In the study, no significant relationship was found between "negative" parenting and CU traits; these two variables were also unrelated when "positive" parenting was considered in the same model. However, using a slightly different model, higher levels of positive parenting predicted lower levels of CU traits.
Although I would like to believe and tend to agree that “positivity” in parent-child relationships helps decrease acting out behavior in children, a huge problem with this type of study is how the hell can you precisely measure the nature of the relationship between parents and children? The biggest problems with that include the fact that these relationships are not constants but vary across time and situational contexts. Parents might be good disciplinarians when it comes to providing children with adequate curfews, for example, but terrible at allowing them to stay up all hours of the night. Furthermore, the disciplinary practices certainly change over time as the children get older.

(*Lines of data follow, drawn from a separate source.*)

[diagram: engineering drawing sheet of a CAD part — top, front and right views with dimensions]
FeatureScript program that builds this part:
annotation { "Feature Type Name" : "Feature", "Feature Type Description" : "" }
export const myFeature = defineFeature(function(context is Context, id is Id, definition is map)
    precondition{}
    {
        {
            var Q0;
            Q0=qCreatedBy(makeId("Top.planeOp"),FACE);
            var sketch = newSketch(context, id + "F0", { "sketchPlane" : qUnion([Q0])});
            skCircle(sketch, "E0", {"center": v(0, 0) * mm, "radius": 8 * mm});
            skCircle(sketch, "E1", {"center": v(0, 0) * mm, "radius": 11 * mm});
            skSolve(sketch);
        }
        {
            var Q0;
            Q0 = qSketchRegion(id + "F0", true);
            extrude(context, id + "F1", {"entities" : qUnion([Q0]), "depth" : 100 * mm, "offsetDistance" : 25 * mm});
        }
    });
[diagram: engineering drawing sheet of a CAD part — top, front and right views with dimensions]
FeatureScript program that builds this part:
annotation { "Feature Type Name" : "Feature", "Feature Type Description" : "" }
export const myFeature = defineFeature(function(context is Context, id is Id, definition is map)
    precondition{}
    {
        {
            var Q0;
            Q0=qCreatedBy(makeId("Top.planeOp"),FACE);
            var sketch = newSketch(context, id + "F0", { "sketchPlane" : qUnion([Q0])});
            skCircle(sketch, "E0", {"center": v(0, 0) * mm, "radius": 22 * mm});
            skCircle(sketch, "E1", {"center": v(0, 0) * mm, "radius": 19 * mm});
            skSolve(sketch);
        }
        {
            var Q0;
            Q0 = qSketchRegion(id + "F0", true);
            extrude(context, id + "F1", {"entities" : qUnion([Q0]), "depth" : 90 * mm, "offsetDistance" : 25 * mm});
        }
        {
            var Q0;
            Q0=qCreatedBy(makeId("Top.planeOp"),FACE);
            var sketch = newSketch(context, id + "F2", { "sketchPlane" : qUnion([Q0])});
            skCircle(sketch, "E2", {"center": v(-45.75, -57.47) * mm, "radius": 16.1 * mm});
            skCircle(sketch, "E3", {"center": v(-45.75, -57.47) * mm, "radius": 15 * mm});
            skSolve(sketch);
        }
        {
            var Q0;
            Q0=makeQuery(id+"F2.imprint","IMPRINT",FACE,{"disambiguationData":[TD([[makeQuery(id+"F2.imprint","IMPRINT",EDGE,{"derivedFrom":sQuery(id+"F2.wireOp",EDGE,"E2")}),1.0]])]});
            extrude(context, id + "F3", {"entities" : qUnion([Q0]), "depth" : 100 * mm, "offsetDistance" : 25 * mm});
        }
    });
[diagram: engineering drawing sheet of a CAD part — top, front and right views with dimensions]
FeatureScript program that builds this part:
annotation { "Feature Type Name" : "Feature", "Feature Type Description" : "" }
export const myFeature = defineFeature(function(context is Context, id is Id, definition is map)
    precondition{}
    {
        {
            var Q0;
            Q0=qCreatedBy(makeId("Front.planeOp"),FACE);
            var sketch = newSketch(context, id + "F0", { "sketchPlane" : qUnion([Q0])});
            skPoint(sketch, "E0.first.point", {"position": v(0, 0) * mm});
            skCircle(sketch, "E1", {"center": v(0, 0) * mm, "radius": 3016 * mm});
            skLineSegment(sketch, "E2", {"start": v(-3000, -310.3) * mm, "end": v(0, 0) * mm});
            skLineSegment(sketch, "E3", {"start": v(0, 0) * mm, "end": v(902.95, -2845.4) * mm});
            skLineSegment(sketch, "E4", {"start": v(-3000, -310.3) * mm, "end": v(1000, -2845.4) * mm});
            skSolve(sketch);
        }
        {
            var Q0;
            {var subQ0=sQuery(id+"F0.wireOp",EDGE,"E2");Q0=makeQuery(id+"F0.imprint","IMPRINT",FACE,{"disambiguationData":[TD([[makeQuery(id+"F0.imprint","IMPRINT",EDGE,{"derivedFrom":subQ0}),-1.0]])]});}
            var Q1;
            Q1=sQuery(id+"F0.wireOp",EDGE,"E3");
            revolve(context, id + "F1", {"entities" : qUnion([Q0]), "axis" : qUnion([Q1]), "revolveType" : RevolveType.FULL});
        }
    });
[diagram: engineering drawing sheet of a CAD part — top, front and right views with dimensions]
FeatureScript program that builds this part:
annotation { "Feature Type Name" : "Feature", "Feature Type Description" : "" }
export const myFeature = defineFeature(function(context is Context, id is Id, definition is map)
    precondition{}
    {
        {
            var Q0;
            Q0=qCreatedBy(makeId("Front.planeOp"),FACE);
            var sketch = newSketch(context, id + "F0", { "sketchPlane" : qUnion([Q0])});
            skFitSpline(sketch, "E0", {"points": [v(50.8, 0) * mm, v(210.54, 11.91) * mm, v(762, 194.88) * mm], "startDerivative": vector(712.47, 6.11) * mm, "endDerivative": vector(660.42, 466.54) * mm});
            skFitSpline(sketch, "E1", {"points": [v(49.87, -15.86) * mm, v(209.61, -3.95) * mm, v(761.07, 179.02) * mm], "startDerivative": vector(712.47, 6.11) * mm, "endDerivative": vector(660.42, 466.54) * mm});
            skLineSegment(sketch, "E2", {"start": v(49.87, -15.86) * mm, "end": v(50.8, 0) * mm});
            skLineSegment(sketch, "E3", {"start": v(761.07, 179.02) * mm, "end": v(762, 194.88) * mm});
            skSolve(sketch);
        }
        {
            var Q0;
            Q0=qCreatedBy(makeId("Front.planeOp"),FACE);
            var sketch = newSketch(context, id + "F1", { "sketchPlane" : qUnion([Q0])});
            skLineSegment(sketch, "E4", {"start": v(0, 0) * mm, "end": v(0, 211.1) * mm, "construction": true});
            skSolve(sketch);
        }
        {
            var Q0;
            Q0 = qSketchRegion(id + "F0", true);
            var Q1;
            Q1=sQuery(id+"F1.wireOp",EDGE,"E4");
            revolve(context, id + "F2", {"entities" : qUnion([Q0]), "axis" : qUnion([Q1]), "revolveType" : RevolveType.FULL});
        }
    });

Second, how does a study even attempt to measure the tone of parenting practices? This study used a measure called The Alabama Parenting Questionnaire (APQ) [40] – mother report. This parent report measure has five subscales: parental involvement, positive parenting, poor monitoring/supervision, inconsistent discipline, and corporal punishment. Items are rated on a 5-point Likert scale, ranging from 1 (never) to 5 (always).
They used the mother’s own report of her own disciplinary practices! If a mother were abusive or inconsistent, how likely do these authors think she would admit to it, even if she were very self-aware, which obviously many people are not. There is no way to be sure, of course, but the odds are very good that the amount of “negative” parenting is higher than their study results would indicate, while the amount of “positive” parenting could be overestimated.
And which particular types of those parental behaviors listed in the instrument were the most relevant to the question at hand? There is no way to know!